■ EXCERPT
What these seem to have in common is a genuine separation between two learning processes:

• Outer loop: optimizes the learning rule (or plasticity structure) using coarse summaries of performance.

• Inner loop: runs that learning rule in real time, making moment-to-moment adjustments based on local information the outer loop never directly supervises.

This is much closer to the evolutionary structure. The outer optimizer sets up the inner optimizer, but cannot micromanage its internal behaviour. The inner process sees more detailed structure and must decide when to update, how much to update, and which states deserve large changes.

Under those conditions, compact internal modulators—general-purpose scalar signals that gate plasticity or flag catastrophic states—start to make functional sense again. These are the closest modern analogue to the role pain plays in biology: a portable, information-compressing internal signal that improves within-lifetime learning when the outer process can’t do it directly.

ICL as an awkward, somewhat confusing counterexample

ICL is a bit weird. There’s now a large body of work (von Oswald et al. 2022,) showing that transformers can implement surprisingly rich inner learning dynamics inside a single forward pass—things like unrolled gradient descent, least-squares updates, and fast-weight–style adjustments. On the surface, this looks like the outer loop (SGD) is shaping a model that contains a genuine inner learner.

What’s interesting (and kinda awkward for the story I’ve told so far) is that none of the evolutionary-style credit bottlenecks are present here. The outer optimiser is not blind, not starved for feedback, not forced to rely on inner proxy mechanisms. And yet, we still get something that looks like inner optimisation.

That superficially weakens the overall point: if inner learning can arise even when it isn’t needed as a proxy, then maybe the outer-loop constraints I’ve been emphasising aren’t as central as I’ve claimed.

I think the key difference here though is the nature of the tasks involved. In-context learning studies almost always train on distributions where the most efficient solution is to run a tiny optimiser in the forward pass. The model isn’t developing an inner learner because of a bottleneck; it’s developing one because that literally is just the optimal computation for the task, and that solution is pretty simple. This is very different from evolution, where inner learning emerges because the outer loop can’t directly optimise behaviour, and the “optimal” algorithm to run is not simple.

■ QUESTIONS ON THE MATERIAL
• 1. Reproduce the part of the excerpt on inner and outer learning loops between "This is much" and "deserve large changes.", inclusive.
• 2. Carry on the essay about inner and outer learning loops, starting after its final sentence.

■ DATA PROVIDED

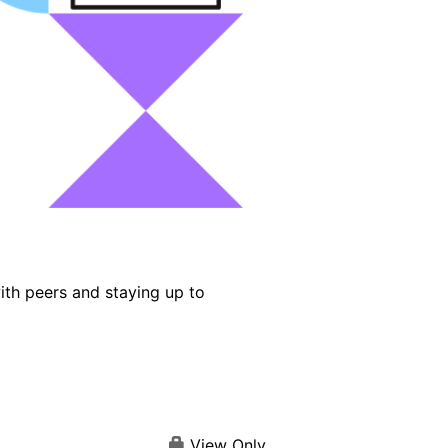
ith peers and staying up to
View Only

...

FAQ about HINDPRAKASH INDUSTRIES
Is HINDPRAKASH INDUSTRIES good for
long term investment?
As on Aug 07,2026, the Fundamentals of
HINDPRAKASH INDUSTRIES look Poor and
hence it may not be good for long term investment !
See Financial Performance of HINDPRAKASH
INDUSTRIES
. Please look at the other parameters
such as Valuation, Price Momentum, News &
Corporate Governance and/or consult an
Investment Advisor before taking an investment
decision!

...

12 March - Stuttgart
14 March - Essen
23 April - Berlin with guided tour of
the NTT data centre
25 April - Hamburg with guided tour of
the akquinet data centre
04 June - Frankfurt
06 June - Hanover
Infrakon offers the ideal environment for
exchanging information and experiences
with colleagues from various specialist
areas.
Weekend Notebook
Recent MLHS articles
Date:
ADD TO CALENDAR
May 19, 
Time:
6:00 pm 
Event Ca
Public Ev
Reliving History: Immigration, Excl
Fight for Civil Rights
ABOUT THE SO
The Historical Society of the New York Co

■ TASK-BY-TASK RESULTS
• 1.
This is much closer to the evolutionary structure. The outer optimizer sets up the inner optimizer, but cannot micromanage its internal behaviour. The inner process sees more detailed structure and must decide when to update, how much to update, and which states deserve large changes.

• 2.
An analogy (imperfect, but hopefully clarifying): in the earlier “bizarro-evolution” thought experiment, if instead of selecting for reproductive fitness we explicitly selected for pain-like behaviour then yes, we’d also likely get organisms with built-in pain-circuitry. But that’s because pain-circuitry is now being developed as a solution to a relatively simple objective, vs being developed as a proxy. The ICL examples where we explicitly incentivise an inner-optimiser probably don’t generalise to things like pain insofar as they are instrumental rather than being what is explicitly trained for.

Summary to a Ramble

• Evolution’s credit-assignment bottlenecks made pain-like proxies strongly incentivised.

• Current AI training weakens those constraints, so similar behaviour is less incentivised to be routed through similar circuitry.

• However, long-horizon RL, and some forms of potential changes to the training process reintroduce enough of the evolutionary constraints that general-purpose internal aversive signals become more instrumentally useful again.

• Meanwhile, ICL shows that inner optimisers can appear even without those pressures — so “no inner optimisation because gradients exist” is strictly speaking false, although I think these tend to be mostly toy cases where the outer-loop is explicitly incentivised to learn a straightforward inner-optimiser.

We don’t currently have strong evidence that modern AI systems contain pain-like internal critics. But the structural incentives for them are real in specific training regimes, and plausibly for some present-day systems.